## Task goal
Print a faithful copy of the data below, word for word, with the pictures left out.

Start of Block

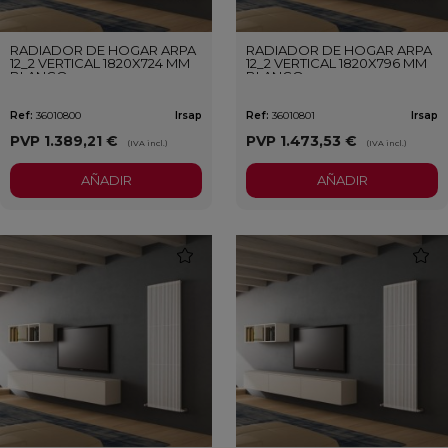
RADIADOR DE HOGAR ARPA
RADIADOR DE HOGAR ARPA
12_2 VERTICAL 1820X724 MM
12_2 VERTICAL 1820X796 MM
BLANCO
BLANCO
Ref:
36010800
Irsap
Ref:
36010801
Irsap
PVP
1.389,21 €
PVP
1.473,53 €
(IVA incl.)
(IVA incl.)
AÑADIR
AÑADIR
favorite
favori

End of Block

## Result below
RADIADOR DE HOGAR ARPA
RADIADOR DE HOGAR ARPA
12_2 VERTICAL 1820X724 MM
12_2 VERTICAL 1820X796 MM
BLANCO
BLANCO
Ref:
36010800
Irsap
Ref:
36010801
Irsap
PVP
1.389,21 €
PVP
1.473,53 €
(IVA incl.)
(IVA incl.)
AÑADIR
AÑADIR
favorite
favori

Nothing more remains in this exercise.